(Cross-posted on 3 Quarks Daily, where it has received many comments.)
Shortly before the appalling ‘Shock and Awe’
attack on Iraq, and for years after, public support for the war was
high in the U.S.[1] It was evident in the high approval ratings for Bush,
who had hoped that the war would turn him into a great president and
American hero. As if taking a cue from the Senate, the mainstream media
mostly stood united. Few even from the universities came out to protest. A great many Americans silently relished their mounting excitement.
The opening night’s attack, coolly dubbed a ‘campaign’, was broadcast
live into American homes and even looked like a massively coordinated
fireworks show. It would lead to the deaths of hundreds of thousands of
Iraqi civilians, create millions of refugees, and cost the U.S. taxpayer
over two trillion dollars. Many American politicians and commentators
who had supported Bush that night, later criticized him on the grounds
that they didn’t support this kind of war, one so badly
executed. Bush should have sent in more troops and supplies, and planned
‘to win the peace’. In other words, they had supported an operationally
smarter war.
It is not enough to argue that Americans were lied to about Saddam’s
nukes and links to al-Qaeda. With the same ‘evidence’, why did most
Americans support the war—even reelecting Bush in 2004—when much of the
world strongly opposed it?[2] Why is it that, as the historian Tony Judt put it, ‘the
United States today is the only advanced democracy where public figures
glorify and exalt the military’, where politicians ‘surround themselves
with the symbols and trappings of armed prowess’? War is always spoken
of as an option; to be averse to it is taken as a sign of weakness.

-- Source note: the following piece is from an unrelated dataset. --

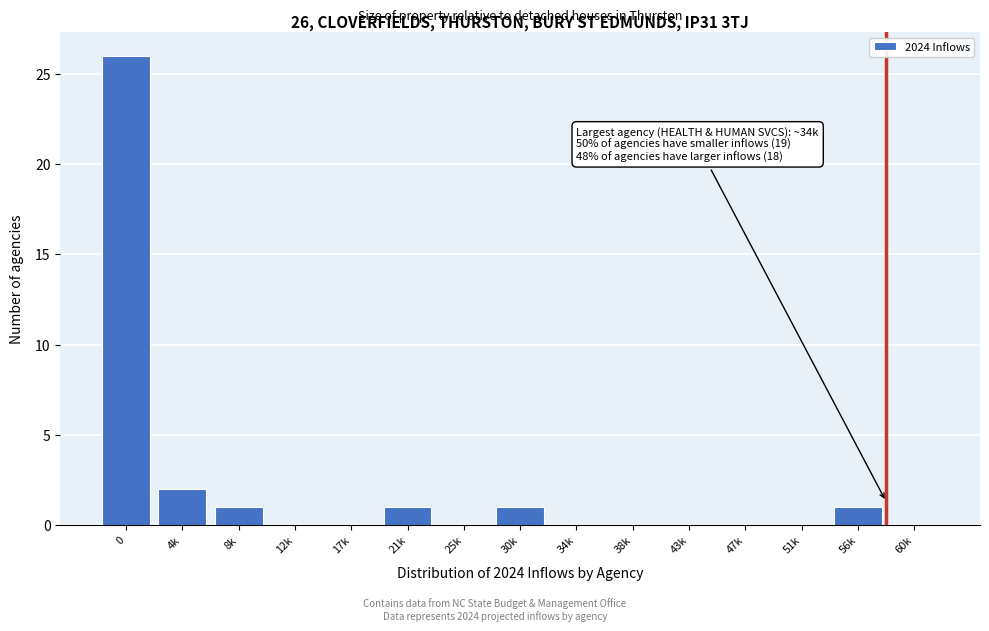

Reading left to right, list all the values displayed in this chart.

0=26	4k=2	8k=1	12k=0	17k=0	21k=1	25k=0	30k=1	34k=0	38k=0	43k=0	47k=0	51k=0	56k=1	60k=0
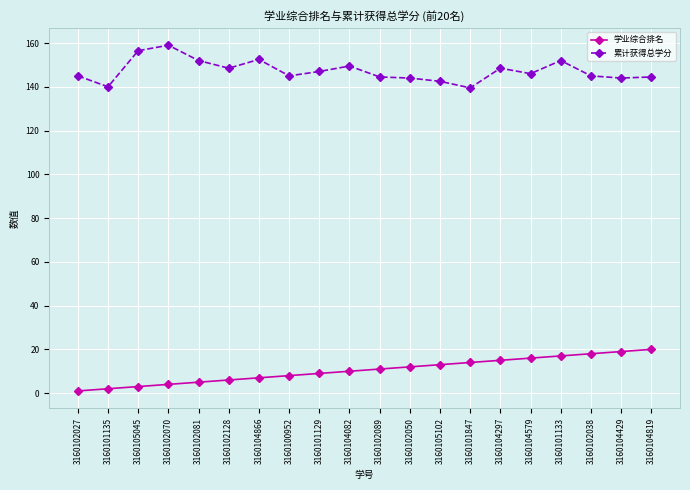

How many data points in 学业综合排名 are less than 11?

10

Indeed, why are the Americans so much
more jingoistic today than, say, the Europeans?
I offer three reasons that I believe, taken together, provide an
answer: (a) The demographics of the American military (b) Historical
inexperience of war and the world, and (c) The impetus from corporate
capitalism. These are not original lines of investigation by any means.
My modest goal in this short essay is to develop them into my own
synthesis, and hopefully provide food for further thought.